*** SUPPLIED RECORDS ***
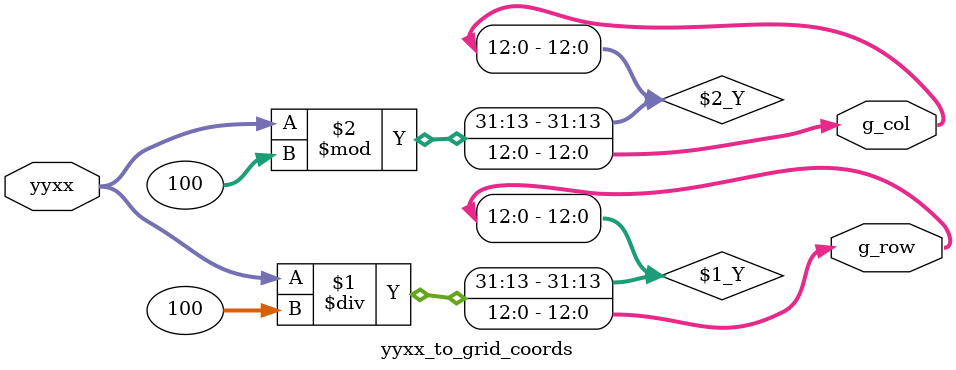
<source format=v>
`timescale 1ns / 1ps


module yyxx_to_grid_coords(input [12:0] yyxx, output [12:0] g_row, g_col);
    assign g_row = yyxx / 100;
    assign g_col = yyxx % 100;
endmodule

</source>
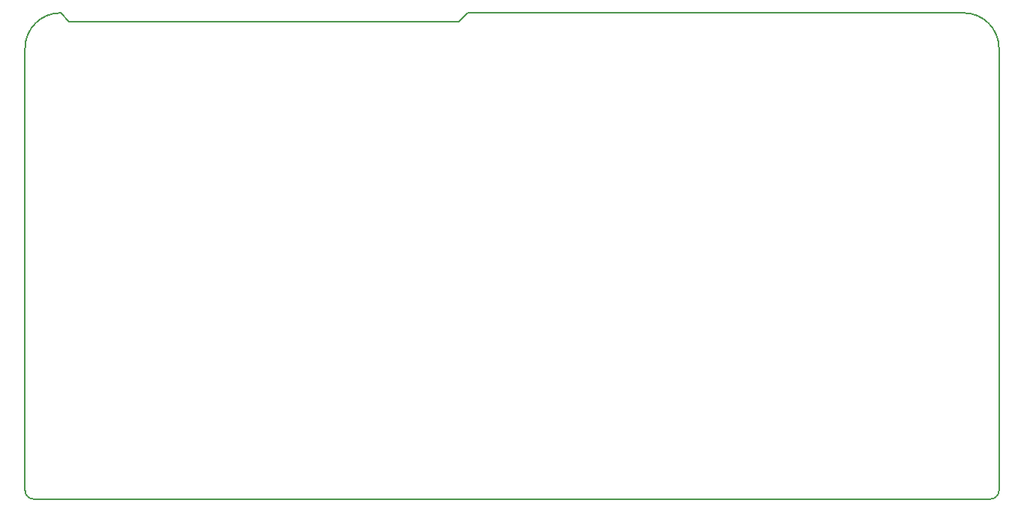
<source format=gbr>
G04 #@! TF.FileFunction,Profile,NP*
%FSLAX46Y46*%
G04 Gerber Fmt 4.6, Leading zero omitted, Abs format (unit mm)*
G04 Created by KiCad (PCBNEW 4.0.7-e2-6376~61~ubuntu18.04.1) date Mon May 27 11:53:03 2019*
%MOMM*%
%LPD*%
G01*
G04 APERTURE LIST*
%ADD10C,0.100000*%
%ADD11C,0.150000*%
G04 APERTURE END LIST*
D10*
D11*
X137000000Y-92000000D02*
X193000000Y-92000000D01*
X136000000Y-93000000D02*
X137000000Y-92000000D01*
X92000000Y-93000000D02*
X136000000Y-93000000D01*
X91000000Y-92000000D02*
X92000000Y-93000000D01*
X91000000Y-92000000D02*
G75*
G03X87000000Y-96000000I0J-4000000D01*
G01*
X87000000Y-146000000D02*
X87000000Y-96000000D01*
X197000000Y-96000000D02*
G75*
G03X193000000Y-92000000I-4000000J0D01*
G01*
X197000000Y-146000000D02*
X197000000Y-96000000D01*
X87000000Y-146000000D02*
G75*
G03X88000000Y-147000000I1000000J0D01*
G01*
X196000000Y-147000000D02*
G75*
G03X197000000Y-146000000I0J1000000D01*
G01*
X88000000Y-147000000D02*
X196000000Y-147000000D01*
M02*

</source>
*** End of SUPPLIED RECORDS ***
> JOB ITEM: Look for the word "format" in the records above, count the lines that hold it, and give only that number.

> WRITTEN ANSWER: 3